Turner Prize-winning artist Gillian Wearing has revealed her latest artwork, A Real Birmingham Family, depicting two single mothers, Roma and Emma Jones and their sons. The sisters and their children were selected from 372 nominations to be the face of Birmingham, following the artist’s four-year collaboration with Ikon gallery.

The £100,000 bronze sculpture now sits outside the city’s new library, which opened to the public last year, and is intended to raise questions about civic identity and what constitutes a family today.
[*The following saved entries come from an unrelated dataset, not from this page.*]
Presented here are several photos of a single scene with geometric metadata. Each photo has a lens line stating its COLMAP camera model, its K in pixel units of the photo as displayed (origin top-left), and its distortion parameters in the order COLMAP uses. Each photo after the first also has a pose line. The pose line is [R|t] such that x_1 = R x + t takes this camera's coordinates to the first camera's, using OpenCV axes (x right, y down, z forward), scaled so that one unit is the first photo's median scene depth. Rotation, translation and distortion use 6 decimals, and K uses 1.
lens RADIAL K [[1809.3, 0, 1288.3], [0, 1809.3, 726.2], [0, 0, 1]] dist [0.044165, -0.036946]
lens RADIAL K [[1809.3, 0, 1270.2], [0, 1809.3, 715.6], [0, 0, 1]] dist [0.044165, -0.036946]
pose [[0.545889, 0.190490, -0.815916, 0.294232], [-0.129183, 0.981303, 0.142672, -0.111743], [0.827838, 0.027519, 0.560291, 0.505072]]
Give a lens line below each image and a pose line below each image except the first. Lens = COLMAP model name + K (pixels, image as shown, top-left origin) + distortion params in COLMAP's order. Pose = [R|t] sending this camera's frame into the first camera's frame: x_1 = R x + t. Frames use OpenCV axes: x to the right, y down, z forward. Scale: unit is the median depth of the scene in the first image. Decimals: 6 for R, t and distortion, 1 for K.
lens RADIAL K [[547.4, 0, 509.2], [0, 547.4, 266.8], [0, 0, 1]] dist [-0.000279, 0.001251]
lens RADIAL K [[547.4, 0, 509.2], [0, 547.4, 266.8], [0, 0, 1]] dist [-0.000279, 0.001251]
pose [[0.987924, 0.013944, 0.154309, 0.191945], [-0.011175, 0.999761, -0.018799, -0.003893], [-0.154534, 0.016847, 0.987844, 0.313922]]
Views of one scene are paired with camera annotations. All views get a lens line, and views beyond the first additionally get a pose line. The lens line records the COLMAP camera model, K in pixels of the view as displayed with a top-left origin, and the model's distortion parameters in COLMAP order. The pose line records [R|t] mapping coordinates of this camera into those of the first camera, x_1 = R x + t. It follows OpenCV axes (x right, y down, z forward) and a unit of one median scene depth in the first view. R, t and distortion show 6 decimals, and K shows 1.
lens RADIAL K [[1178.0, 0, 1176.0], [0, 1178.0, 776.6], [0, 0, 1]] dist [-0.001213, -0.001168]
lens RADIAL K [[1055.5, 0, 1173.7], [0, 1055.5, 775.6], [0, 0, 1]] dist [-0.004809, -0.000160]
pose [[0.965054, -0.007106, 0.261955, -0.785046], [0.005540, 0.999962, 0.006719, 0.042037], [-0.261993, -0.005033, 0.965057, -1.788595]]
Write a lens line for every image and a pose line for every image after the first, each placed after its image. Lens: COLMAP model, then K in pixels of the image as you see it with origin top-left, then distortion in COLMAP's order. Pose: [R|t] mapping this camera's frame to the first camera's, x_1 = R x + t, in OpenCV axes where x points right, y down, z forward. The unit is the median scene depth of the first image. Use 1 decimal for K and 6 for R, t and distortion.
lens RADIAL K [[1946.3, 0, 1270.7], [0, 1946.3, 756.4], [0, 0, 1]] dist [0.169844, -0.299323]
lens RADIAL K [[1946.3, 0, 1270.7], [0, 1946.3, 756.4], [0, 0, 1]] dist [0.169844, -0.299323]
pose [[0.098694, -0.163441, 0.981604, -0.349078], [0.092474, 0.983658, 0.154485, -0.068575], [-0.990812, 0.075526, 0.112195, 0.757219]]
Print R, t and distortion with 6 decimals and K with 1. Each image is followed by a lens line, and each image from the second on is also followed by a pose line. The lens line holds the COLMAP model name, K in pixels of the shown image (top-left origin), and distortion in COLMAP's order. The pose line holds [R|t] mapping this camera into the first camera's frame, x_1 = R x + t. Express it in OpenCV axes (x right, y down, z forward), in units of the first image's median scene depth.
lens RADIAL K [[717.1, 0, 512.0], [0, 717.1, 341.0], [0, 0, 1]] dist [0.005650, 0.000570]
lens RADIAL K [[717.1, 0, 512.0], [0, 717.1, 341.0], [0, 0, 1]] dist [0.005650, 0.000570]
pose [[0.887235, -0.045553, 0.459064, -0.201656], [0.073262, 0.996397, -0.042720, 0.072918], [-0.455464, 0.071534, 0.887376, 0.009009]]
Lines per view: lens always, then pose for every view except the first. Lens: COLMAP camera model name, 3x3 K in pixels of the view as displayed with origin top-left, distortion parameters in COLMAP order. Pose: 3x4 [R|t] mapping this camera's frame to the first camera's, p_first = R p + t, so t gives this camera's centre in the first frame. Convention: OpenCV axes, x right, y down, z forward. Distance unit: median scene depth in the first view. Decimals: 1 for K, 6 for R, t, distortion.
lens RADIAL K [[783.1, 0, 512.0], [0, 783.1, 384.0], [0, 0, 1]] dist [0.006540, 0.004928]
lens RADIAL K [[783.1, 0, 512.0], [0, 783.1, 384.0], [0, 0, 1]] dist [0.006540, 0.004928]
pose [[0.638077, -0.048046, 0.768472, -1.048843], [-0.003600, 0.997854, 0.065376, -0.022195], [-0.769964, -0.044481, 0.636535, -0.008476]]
“I really liked how Roma and Emma Jones spoke of their closeness as sisters and how they supported each other, it seemed a very strong bond, one of friendship and family, and the sculpture puts across that connectedness between them,” Wearing explained. “A nuclear family is one reality but it is one of many and this work celebrates the idea that what constitutes a family should not be fixed.”

Stuart Tulloch, curator at Ikon gallery, added: “The variety of nominations to A Real Birmingham Family has shown to us that whilst the traditional, nuclear family may no longer be the norm, the ties that bind us together are as strong as ever. The sculpture will draw attention to the everyday and the unsung; a lasting memorial to the people of Birmingham who are the lifeblood of our city.”

Wearing is also currently shortlisted for the 50,000 euro Vincent Award alongside Pierre Huyghe, Manfred Pernice, Willem de Rooij and Anri Sala, the winner of which will be announced at Gemeentemuseum in The Hague on 21 November.